DATASET RECORDS:

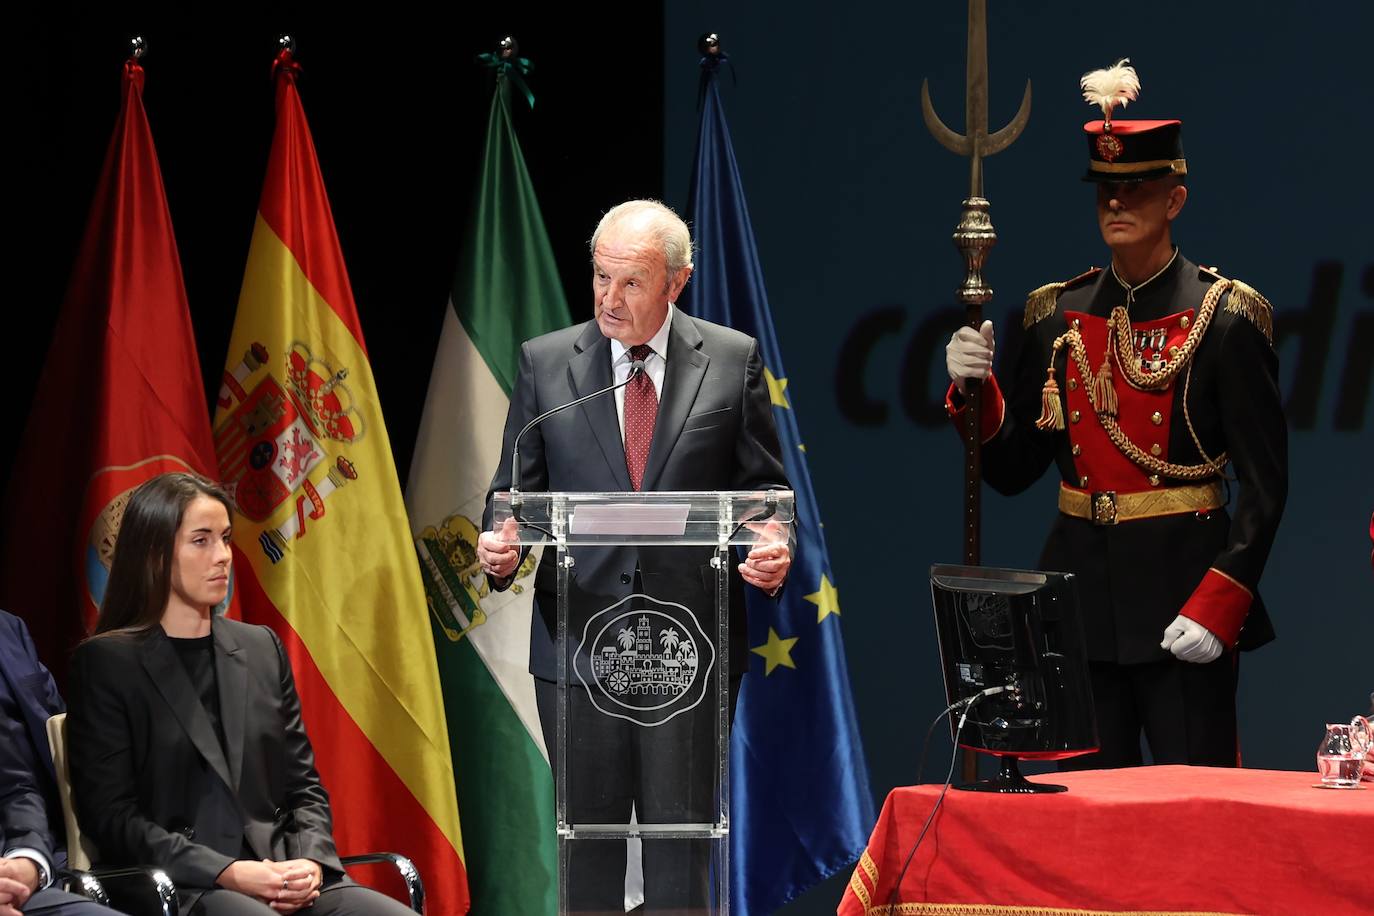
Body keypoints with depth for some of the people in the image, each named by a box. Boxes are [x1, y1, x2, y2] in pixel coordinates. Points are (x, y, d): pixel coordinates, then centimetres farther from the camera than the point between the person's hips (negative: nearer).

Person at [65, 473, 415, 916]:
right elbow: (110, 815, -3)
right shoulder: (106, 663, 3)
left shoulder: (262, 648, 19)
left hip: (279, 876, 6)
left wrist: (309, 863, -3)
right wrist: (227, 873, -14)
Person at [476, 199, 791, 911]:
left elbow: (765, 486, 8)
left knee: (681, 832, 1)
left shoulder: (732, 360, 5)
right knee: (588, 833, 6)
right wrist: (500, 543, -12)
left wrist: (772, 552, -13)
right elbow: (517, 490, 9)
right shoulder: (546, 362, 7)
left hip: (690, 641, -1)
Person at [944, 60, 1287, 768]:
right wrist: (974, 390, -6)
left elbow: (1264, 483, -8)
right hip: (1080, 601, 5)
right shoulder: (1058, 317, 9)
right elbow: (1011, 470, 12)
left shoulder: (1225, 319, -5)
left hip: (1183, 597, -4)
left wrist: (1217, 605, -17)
---
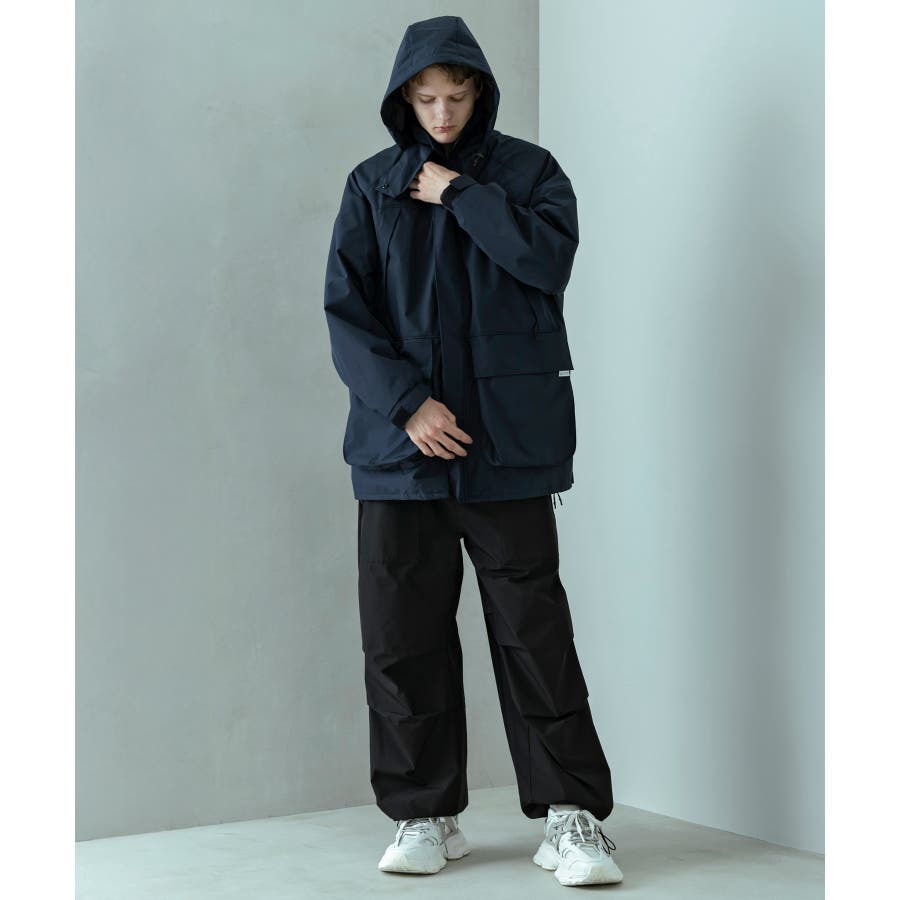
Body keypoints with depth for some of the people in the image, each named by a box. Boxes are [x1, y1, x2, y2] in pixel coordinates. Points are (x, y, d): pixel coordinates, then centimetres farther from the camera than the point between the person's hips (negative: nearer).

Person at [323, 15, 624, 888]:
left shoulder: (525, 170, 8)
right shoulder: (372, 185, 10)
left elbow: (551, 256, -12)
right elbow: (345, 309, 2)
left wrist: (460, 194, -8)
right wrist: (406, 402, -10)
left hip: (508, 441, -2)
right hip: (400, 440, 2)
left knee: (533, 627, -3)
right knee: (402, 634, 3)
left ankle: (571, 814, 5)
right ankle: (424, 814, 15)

PROMPT:
Would you copy, unchanged, the stretch of the records above that begins at the line containing "right elbow: (110, 815, -3)" and ends at the line containing "left wrist: (772, 552, -13)", and only that?

SOLUTION TO THE PROBLEM:
right elbow: (110, 815, -3)
right shoulder: (106, 663, 3)
left shoulder: (262, 648, 19)
left hip: (279, 876, 6)
left wrist: (309, 863, -3)
right wrist: (227, 873, -14)
Person at [476, 199, 791, 911]:
left elbow: (765, 486, 8)
left knee: (681, 832, 1)
left shoulder: (732, 360, 5)
right knee: (588, 833, 6)
right wrist: (500, 543, -12)
left wrist: (772, 552, -13)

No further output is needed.